Dad was a young man during the “Great Depression”, finding work where he could, including washing dishes at a restaurant in Houston (he later became a math teacher). He loved whipped cream—I don’t mean the plastic tubs of artificial whipping cream at the grocer—I mean REAL whipped cream.
So there he was, the new late-night dishwasher, and there it was, a mixing bowl almost full of restaurant “home-made” whipping cream. He looked at this discarded leftover from the day’s dollops on pies and puddings; an atypical extravagance of the depression era—whipping cream does not keep. After confirming it was to be thrown out and bowl washed, he sat down and ate the entire mixing bowl of whipping cream—based on REAL heavy cream. It was wonderful! He got sick, really sick, all night long. He said it was years before he could eat whipped cream.
The CoachHouse became my whipped cream.

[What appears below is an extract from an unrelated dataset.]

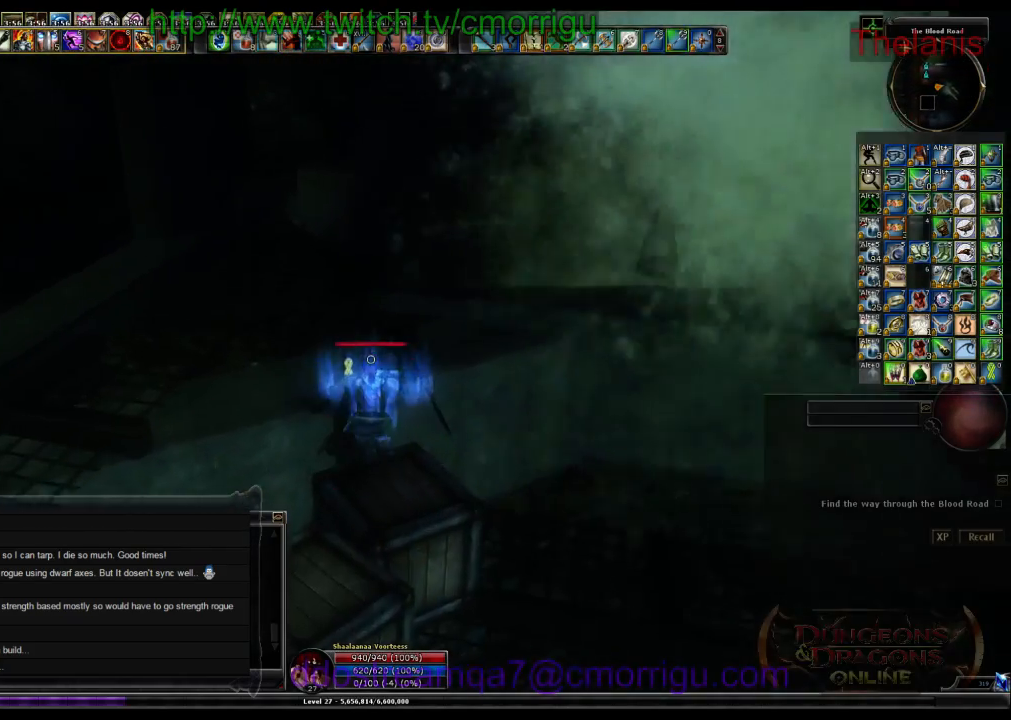
{"keys": ["space", "w"], "events": [[367, "space", "down"], [367, "w", "down"]]}
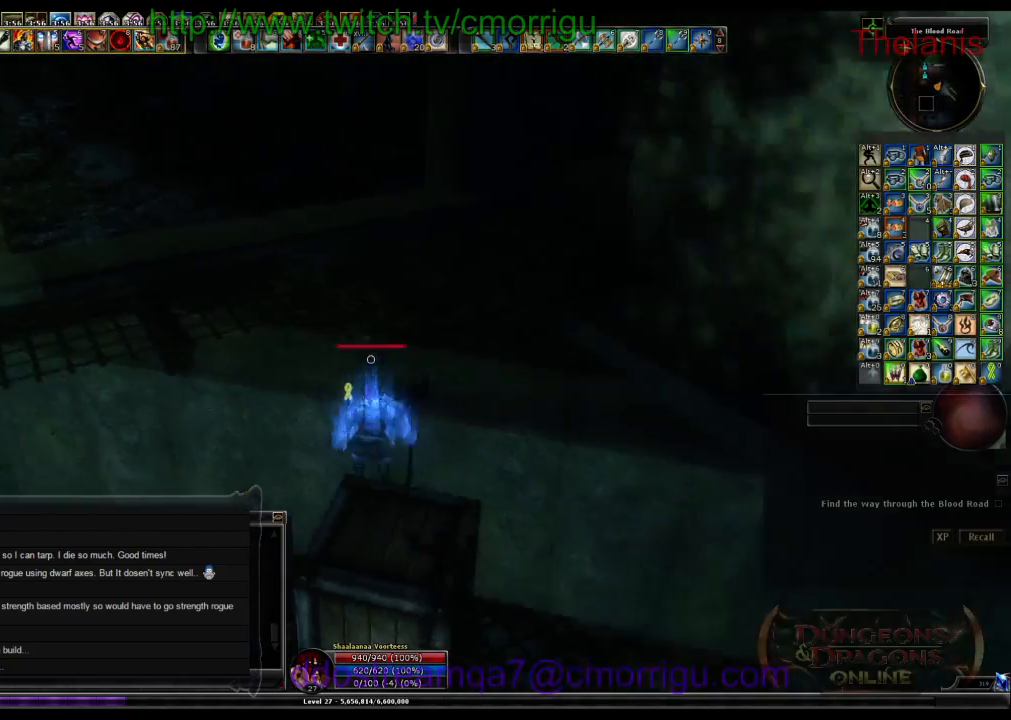
{"keys": ["w"], "events": [[300, "space", "up"]]}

And only now, after a few weeks away, am I ready to say how WONDERFULLY it turned out, and how exciting it will be to have it as our next winter’s “home away from home”. Only these few weeks later am I ready to think about what a wonderful base “camp” it will be, complete with washer/dryer, tub and kitchenette for winter camping throughout central and west Texas.
Next winter I’ll enjoy sitting at my CoachHouse desk and blogging about winter birding and hiking and all things RGV. Next winter I’ll share more about the extraordinary neighbors, experts in full-time RVing, in birding, in photography, and in passionately pursuing their various interests in the great outdoors. A neighborhood of strong people with gentle souls, that in true western style, can be counted on to “be there” for each other (that is for five or six months out of the year).
For now, it feels good to be home. Roof repaired, plumbing leak fixed, washer running, and planning our next trip—summertime in the great northwest.
But I think you’ll like the CoachHouse pictures:
Thee 5'6" kitchen counter, sans fridge and microwave, now installed (note the access door behind fridge space--access to a "shorty" hot water heater).
The bathroom and washer/dryer closet to the right of the sink:
The "living room" space that awaits futon and his/hers laptop desks:
The view from the front gate, and biking trail to Bentsen State Park and the World Birding Center:
The entrance to Bentsen:
To new beginnings, near and far, and blogs about the days to come.